Because the kernel reports the type that it successfully matched against when the mount succeeded, and in order for ext4 to take over ext2, it calls register_filesystem() as ext2.   Since the kernel (a) tries mounting the root file system as ext2 (it tries blindly until it succeeds), (b) when ext4 is taking care of ext2 mounts, an filesystem with ext4 features can be mounted by the ext4 file system driver, (c) the base VFS layer controls what types is listed, and since it succeeded when it tried mounting as ext2, it reports it as ext2.

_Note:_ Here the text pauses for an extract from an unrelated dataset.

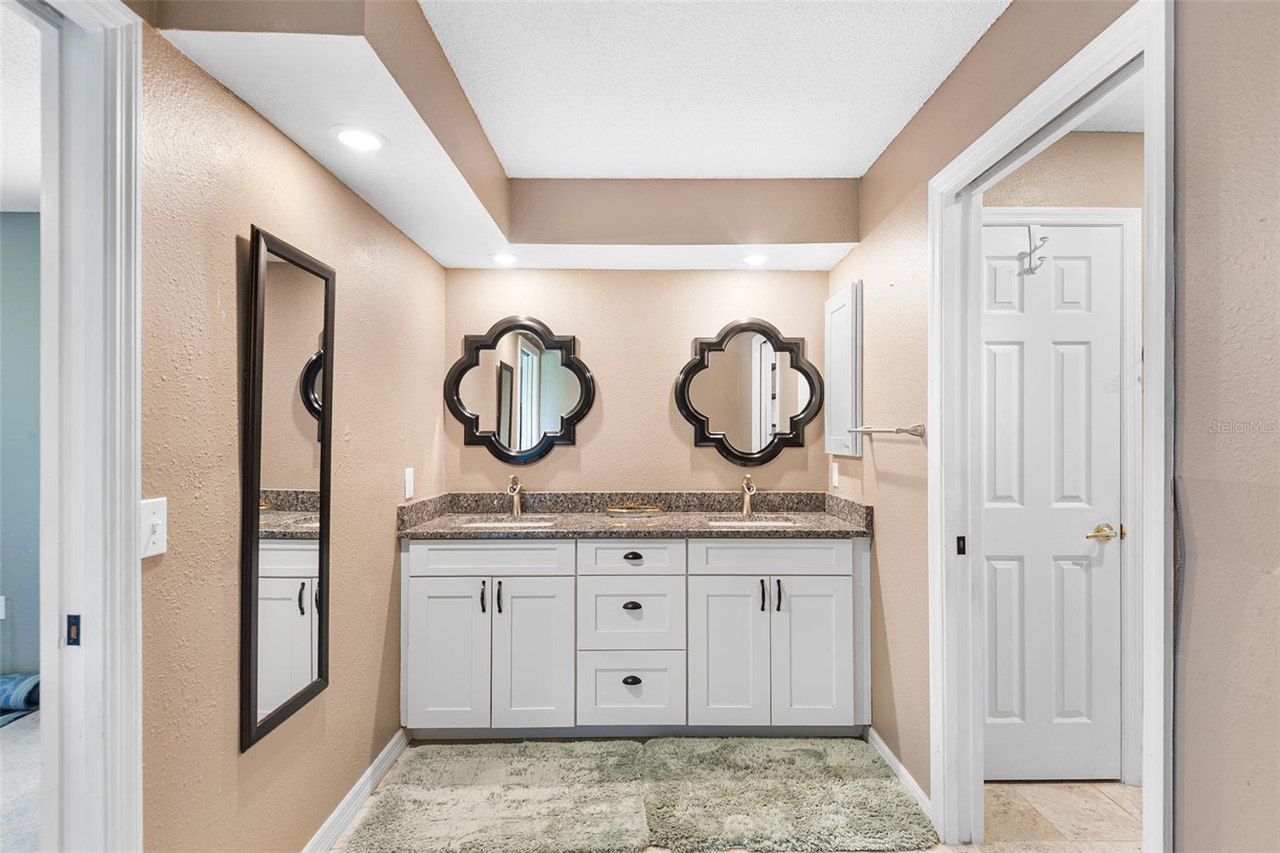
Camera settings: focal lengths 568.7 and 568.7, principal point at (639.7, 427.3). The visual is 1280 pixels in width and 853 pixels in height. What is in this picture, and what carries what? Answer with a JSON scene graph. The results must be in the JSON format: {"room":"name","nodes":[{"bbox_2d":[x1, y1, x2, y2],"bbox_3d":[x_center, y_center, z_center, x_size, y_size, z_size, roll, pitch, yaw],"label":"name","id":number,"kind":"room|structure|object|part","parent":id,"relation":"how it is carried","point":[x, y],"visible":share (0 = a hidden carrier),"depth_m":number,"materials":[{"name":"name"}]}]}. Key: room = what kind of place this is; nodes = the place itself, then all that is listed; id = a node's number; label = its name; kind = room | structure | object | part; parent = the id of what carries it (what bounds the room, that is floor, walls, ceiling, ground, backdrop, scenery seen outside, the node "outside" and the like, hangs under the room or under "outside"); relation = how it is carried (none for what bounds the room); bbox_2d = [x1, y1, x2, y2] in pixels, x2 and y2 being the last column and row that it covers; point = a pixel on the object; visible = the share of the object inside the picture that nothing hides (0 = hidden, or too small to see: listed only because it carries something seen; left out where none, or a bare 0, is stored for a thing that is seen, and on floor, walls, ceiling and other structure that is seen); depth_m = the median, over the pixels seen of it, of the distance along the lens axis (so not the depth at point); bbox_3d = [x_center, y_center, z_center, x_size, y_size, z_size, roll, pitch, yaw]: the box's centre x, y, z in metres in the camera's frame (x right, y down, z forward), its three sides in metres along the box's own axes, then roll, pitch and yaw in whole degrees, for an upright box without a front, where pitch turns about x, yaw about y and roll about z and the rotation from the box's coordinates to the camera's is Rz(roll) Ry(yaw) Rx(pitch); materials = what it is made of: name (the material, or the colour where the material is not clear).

In other words, what the kernel reports is not what file system driver is currently servicing your block device, but the name of the fs type first succeeded when the root file system mount did a brute-force search.  (BTW, some distributions may use an initrd that uses a more sophisticated userspace fs probing logic that will correctly determine that the file system is really an ext4 file system, and explicitly request an ext4 mount, and then the kernel will report that it was mounted with an ext4 fs type.)   The brute-force search nature of the kernel can potentially get you in trouble, since if a block device was originally formatted as a FAT file system, and then later reformatted as some other file system, such as btrfs, ext4, xfs, etc.,  in theory, depending on the order the kernel tries its brute force search, it could conceivably get things wrong.  This is a long-known problem, and we mostly work around it by making the mkfs programs zero out enough data blocks that it's unlikely that a reused block device might get mistaken as something else.

I repeat; this is a cosmetic issue _only_.   I suspect most users won't be looking that closely at what the kernel outputs, but I agree it's something that we should fix.   OK?